══ Dataset records ══
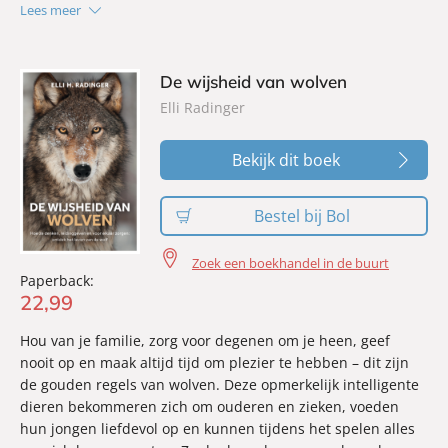
Lees meer
Elli H. Radinger deelt in dit boek fascinerende verhalen over
vertrouwen, geduld, toewijding, dankbaarheid, intuïtie,
liefde, vergeving en humor, maar ook over de omgang met
De wijsheid van wolven
verdriet en verlies. Dit boek is een warm en inspirerend
Elli Radinger
eerbetoon aan de beste vriend van de mens.
Bekijk dit boek
Bestel bij Bol
Zoek een boekhandel in de buurt
Paperback:
22
,
99
Hou van je familie, zorg voor degenen om je heen, geef
nooit op en maak altijd tijd om plezier te hebben – dit zijn
de gouden regels van wolven. Deze opmerkelijk intelligente
dieren bekommeren zich om ouderen en zieken, voeden
hun jongen liefdevol op en kunnen tijdens het spelen alles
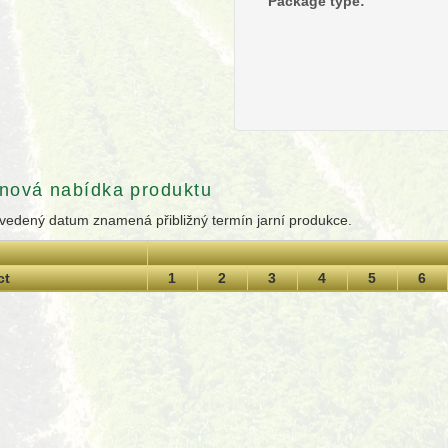
Package type:
nová nabídka produktu
vedený datum znamená přibližný termín jarní produkce.
ct
1
2
3
4
5
6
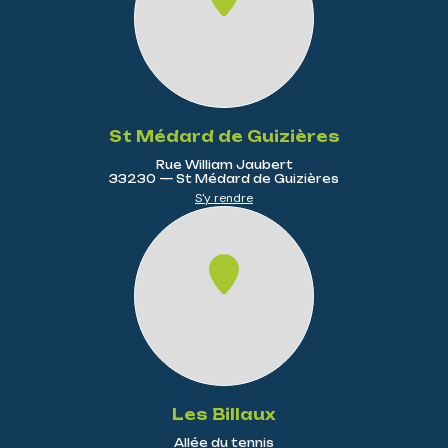
St Médard de Guizières
Rue William Jaubert
33230 — St Médard de Guizières
S'y rendre
Les Billaux
Allée du tennis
═══
▸ **What is being asked**
The expected response is every line of the material, written out exactly, with the images removed.

▸ **Solution below**
Lees meer
Elli H. Radinger deelt in dit boek fascinerende verhalen over
vertrouwen, geduld, toewijding, dankbaarheid, intuïtie,
liefde, vergeving en humor, maar ook over de omgang met
De wijsheid van wolven
verdriet en verlies. Dit boek is een warm en inspirerend
Elli Radinger
eerbetoon aan de beste vriend van de mens.
Bekijk dit boek
Bestel bij Bol
Zoek een boekhandel in de buurt
Paperback:
22
,
99
Hou van je familie, zorg voor degenen om je heen, geef
nooit op en maak altijd tijd om plezier te hebben – dit zijn
de gouden regels van wolven. Deze opmerkelijk intelligente
dieren bekommeren zich om ouderen en zieken, voeden
hun jongen liefdevol op en kunnen tijdens het spelen alles
Package type:
nová nabídka produktu
vedený datum znamená přibližný termín jarní produkce.
ct
1
2
3
4
5
6
St Médard de Guizières
Rue William Jaubert
33230 — St Médard de Guizières
S'y rendre
Les Billaux
Allée du tennis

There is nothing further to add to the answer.